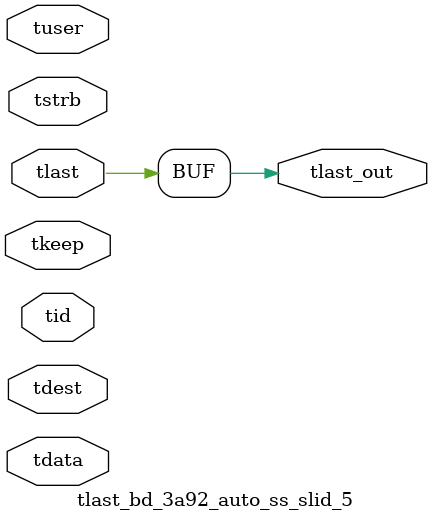
<source format=v>


`timescale 1ps/1ps

module tlast_bd_3a92_auto_ss_slid_5 #
(
parameter C_S_AXIS_TID_WIDTH   = 1,
parameter C_S_AXIS_TUSER_WIDTH = 0,
parameter C_S_AXIS_TDATA_WIDTH = 0,
parameter C_S_AXIS_TDEST_WIDTH = 0
)
(
input  [(C_S_AXIS_TID_WIDTH   == 0 ? 1 : C_S_AXIS_TID_WIDTH)-1:0       ] tid,
input  [(C_S_AXIS_TDATA_WIDTH == 0 ? 1 : C_S_AXIS_TDATA_WIDTH)-1:0     ] tdata,
input  [(C_S_AXIS_TUSER_WIDTH == 0 ? 1 : C_S_AXIS_TUSER_WIDTH)-1:0     ] tuser,
input  [(C_S_AXIS_TDEST_WIDTH == 0 ? 1 : C_S_AXIS_TDEST_WIDTH)-1:0     ] tdest,
input  [(C_S_AXIS_TDATA_WIDTH/8)-1:0 ] tkeep,
input  [(C_S_AXIS_TDATA_WIDTH/8)-1:0 ] tstrb,
input  [0:0]                                                             tlast,
output                                                                   tlast_out
);

assign tlast_out = {tlast};

endmodule


</source>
___
- _Problem to work on_: Exclude the pictures, and transcribe all of the material exactly.

- _Your response_:
<source format=v>


`timescale 1ps/1ps

module tlast_bd_3a92_auto_ss_slid_5 #
(
parameter C_S_AXIS_TID_WIDTH   = 1,
parameter C_S_AXIS_TUSER_WIDTH = 0,
parameter C_S_AXIS_TDATA_WIDTH = 0,
parameter C_S_AXIS_TDEST_WIDTH = 0
)
(
input  [(C_S_AXIS_TID_WIDTH   == 0 ? 1 : C_S_AXIS_TID_WIDTH)-1:0       ] tid,
input  [(C_S_AXIS_TDATA_WIDTH == 0 ? 1 : C_S_AXIS_TDATA_WIDTH)-1:0     ] tdata,
input  [(C_S_AXIS_TUSER_WIDTH == 0 ? 1 : C_S_AXIS_TUSER_WIDTH)-1:0     ] tuser,
input  [(C_S_AXIS_TDEST_WIDTH == 0 ? 1 : C_S_AXIS_TDEST_WIDTH)-1:0     ] tdest,
input  [(C_S_AXIS_TDATA_WIDTH/8)-1:0 ] tkeep,
input  [(C_S_AXIS_TDATA_WIDTH/8)-1:0 ] tstrb,
input  [0:0]                                                             tlast,
output                                                                   tlast_out
);

assign tlast_out = {tlast};

endmodule


</source>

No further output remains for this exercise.